As principais pesquisas de intenções de voto já indicavam uma provável vitória de Javier Milei na Argentina. Faltava-nos acreditar que a estrutura peronista seria vencida por um candidato com pouca experiência política e com recursos financeiros limitados. Em um dos momentos mais delicados da economia do país nas últimas décadas, as promessas do presidente eleito destoam de grande parte do que já foi feito por lá. Dolarização da economia, extinção do Banco Central, redução máxima da estrutura do Estado e busca por um caminho alternativo ao Mercosul são alguns de seus objetivos.
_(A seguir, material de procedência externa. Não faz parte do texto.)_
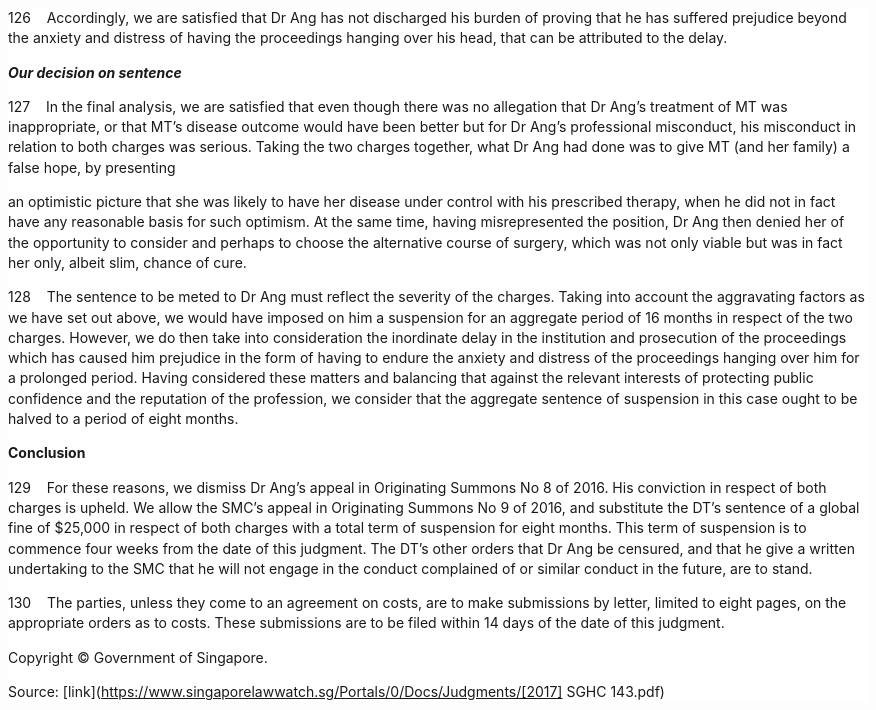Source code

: 126    Accordingly, we are satisfied that Dr Ang has not discharged his burden of proving that he has suffered prejudice beyond the anxiety and distress of having the proceedings hanging over his head, that can be attributed to the delay. 

**_Our decision on sentence_** 

127    In the final analysis, we are satisfied that even though there was no allegation that Dr Ang’s treatment of MT was inappropriate, or that MT’s disease outcome would have been better but for Dr Ang’s professional misconduct, his misconduct in relation to both charges was serious. Taking the two charges together, what Dr Ang had done was to give MT (and her family) a false hope, by presenting 


an optimistic picture that she was likely to have her disease under control with his prescribed therapy, when he did not in fact have any reasonable basis for such optimism. At the same time, having misrepresented the position, Dr Ang then denied her of the opportunity to consider and perhaps to choose the alternative course of surgery, which was not only viable but was in fact her only, albeit slim, chance of cure. 

128    The sentence to be meted to Dr Ang must reflect the severity of the charges. Taking into account the aggravating factors as we have set out above, we would have imposed on him a suspension for an aggregate period of 16 months in respect of the two charges. However, we do then take into consideration the inordinate delay in the institution and prosecution of the proceedings which has caused him prejudice in the form of having to endure the anxiety and distress of the proceedings hanging over him for a prolonged period. Having considered these matters and balancing that against the relevant interests of protecting public confidence and the reputation of the profession, we consider that the aggregate sentence of suspension in this case ought to be halved to a period of eight months. 

**Conclusion** 

129    For these reasons, we dismiss Dr Ang’s appeal in Originating Summons No 8 of 2016. His conviction in respect of both charges is upheld. We allow the SMC’s appeal in Originating Summons No 9 of 2016, and substitute the DT’s sentence of a global fine of $25,000 in respect of both charges with a total term of suspension for eight months. This term of suspension is to commence four weeks from the date of this judgment. The DT’s other orders that Dr Ang be censured, and that he give a written undertaking to the SMC that he will not engage in the conduct complained of or similar conduct in the future, are to stand. 

130    The parties, unless they come to an agreement on costs, are to make submissions by letter, limited to eight pages, on the appropriate orders as to costs. These submissions are to be filed within 14 days of the date of this judgment. 

 Copyright © Government of Singapore. 


Source: [link](https://www.singaporelawwatch.sg/Portals/0/Docs/Judgments/[2017] SGHC 143.pdf)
Antes mesmo do escrutínio completo das urnas em todo o país, o candidato adversário, Sergio Massa, do grupo peronista, assumiu a condição de derrotado e desejou sorte ao sucessor de Alberto Fernández. O atual presidente, bem como a sua vice, Cristina Kirchner, indicaram que contribuirão para a transição de governo, que já começou na segunda-feira, após o pleito. O voto econômico teve um peso muito importante: em plena crise de hiperinflação, de ampliação da pobreza e de desvalorização monetária, não foi um bom cálculo escalar o ministro da Economia para ser o candidato oficial do governo.
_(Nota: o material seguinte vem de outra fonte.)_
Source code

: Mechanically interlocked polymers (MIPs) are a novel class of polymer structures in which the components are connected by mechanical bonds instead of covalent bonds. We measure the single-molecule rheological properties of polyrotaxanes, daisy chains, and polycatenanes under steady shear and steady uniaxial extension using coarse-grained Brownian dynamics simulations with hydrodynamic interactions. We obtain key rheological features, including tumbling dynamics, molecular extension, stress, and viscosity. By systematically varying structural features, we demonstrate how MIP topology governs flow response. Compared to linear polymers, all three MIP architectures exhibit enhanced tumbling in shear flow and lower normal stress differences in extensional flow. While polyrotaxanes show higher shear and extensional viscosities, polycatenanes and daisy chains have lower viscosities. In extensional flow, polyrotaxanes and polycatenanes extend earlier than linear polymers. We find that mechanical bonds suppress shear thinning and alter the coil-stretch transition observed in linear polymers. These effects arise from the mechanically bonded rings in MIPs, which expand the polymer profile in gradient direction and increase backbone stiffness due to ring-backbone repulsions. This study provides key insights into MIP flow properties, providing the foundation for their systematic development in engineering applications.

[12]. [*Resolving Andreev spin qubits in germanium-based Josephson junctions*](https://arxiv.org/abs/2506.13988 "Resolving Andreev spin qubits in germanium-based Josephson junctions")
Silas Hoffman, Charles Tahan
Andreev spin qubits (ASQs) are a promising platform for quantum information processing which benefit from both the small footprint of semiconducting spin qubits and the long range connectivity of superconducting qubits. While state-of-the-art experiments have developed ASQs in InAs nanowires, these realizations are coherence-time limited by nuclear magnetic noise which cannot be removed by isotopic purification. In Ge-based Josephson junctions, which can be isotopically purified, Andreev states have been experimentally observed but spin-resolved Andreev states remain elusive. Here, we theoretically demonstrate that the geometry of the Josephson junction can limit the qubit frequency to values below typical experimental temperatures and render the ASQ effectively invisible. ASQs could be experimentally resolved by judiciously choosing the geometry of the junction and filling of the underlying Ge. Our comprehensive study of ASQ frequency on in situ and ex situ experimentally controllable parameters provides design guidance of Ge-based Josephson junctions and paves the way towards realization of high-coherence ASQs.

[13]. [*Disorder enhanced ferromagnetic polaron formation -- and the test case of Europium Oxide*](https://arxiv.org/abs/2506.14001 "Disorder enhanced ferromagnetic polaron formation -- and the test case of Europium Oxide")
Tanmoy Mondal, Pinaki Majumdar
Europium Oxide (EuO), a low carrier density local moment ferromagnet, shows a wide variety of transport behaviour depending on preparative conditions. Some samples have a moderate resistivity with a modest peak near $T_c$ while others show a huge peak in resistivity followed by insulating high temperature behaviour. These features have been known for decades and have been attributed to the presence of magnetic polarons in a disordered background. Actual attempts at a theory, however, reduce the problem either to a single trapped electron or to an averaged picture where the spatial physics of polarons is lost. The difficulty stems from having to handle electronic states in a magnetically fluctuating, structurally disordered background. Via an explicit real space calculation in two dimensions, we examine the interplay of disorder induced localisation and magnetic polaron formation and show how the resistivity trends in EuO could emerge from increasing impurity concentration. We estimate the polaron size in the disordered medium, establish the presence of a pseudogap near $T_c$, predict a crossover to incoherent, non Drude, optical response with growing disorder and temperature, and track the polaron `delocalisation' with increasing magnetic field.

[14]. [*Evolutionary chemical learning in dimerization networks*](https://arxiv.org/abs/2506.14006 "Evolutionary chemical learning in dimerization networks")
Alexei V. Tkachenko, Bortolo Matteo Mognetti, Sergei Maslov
Para quem achou que o apoio do presidente Lula e as ações propostas pelos marqueteiros do PT seriam suficientes para reverter o quadro de vantagem do candidato libertário, a resposta veio em tempo. Não seria a primeira vez que os argentinos rechaçam qualquer tipo de influência externa nas eleições nacionais. Mesmo que o Brasil seja um importante parceiro comercial dos argentinos, a escolha de seus governantes se dá em nível doméstico, levando em consideração as escolhas de seu próprio povo.
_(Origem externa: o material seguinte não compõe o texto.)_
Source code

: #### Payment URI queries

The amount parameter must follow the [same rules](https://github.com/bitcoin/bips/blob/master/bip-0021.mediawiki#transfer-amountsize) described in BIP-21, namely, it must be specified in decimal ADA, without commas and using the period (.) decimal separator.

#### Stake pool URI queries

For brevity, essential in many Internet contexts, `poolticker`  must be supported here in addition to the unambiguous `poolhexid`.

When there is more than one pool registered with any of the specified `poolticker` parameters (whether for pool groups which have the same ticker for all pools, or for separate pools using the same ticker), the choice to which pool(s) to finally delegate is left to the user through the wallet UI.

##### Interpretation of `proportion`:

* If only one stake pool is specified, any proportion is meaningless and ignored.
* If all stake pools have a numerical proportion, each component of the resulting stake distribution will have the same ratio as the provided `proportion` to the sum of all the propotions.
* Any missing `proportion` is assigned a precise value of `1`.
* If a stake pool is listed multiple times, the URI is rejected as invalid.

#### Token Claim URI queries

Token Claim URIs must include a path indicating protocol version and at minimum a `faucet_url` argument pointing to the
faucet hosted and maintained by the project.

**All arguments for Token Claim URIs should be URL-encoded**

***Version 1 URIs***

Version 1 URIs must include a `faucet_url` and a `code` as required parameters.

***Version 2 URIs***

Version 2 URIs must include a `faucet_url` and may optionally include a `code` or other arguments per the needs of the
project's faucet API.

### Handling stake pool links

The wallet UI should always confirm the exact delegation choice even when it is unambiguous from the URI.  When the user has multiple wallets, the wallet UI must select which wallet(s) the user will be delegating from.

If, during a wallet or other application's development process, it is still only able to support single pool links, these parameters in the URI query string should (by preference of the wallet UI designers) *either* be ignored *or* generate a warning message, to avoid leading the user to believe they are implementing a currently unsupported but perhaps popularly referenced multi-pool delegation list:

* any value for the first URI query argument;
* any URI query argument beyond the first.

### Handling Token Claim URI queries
O discurso da vitória foi um pouco menos histriônico que o habitual. Milei cumprimentou e agradeceu o seu eleitorado, reafirmou o seu compromisso com as pautas da liberdade, muito influenciado pela Escola Austríaca, e dispôs a sua energia para começar a trabalhar.

Há muito o que ser feito naquele país. Com inflação acima de 140% no acumulado de 12 meses e 40% da população em faixa de pobreza, o presidente que vencesse o pleito não teria dias fáceis para entregar um país melhor do que recebeu.

Para além dos desafios econômicos, o novo presidente terá um longo caminho político a trilhar. O Liberdade Avança, partido do qual faz parte, não terá maioria no Congresso. Será necessário um trabalho hercúleo de cooperação com os grupos mais moderados para que se aprove qualquer medida substancial.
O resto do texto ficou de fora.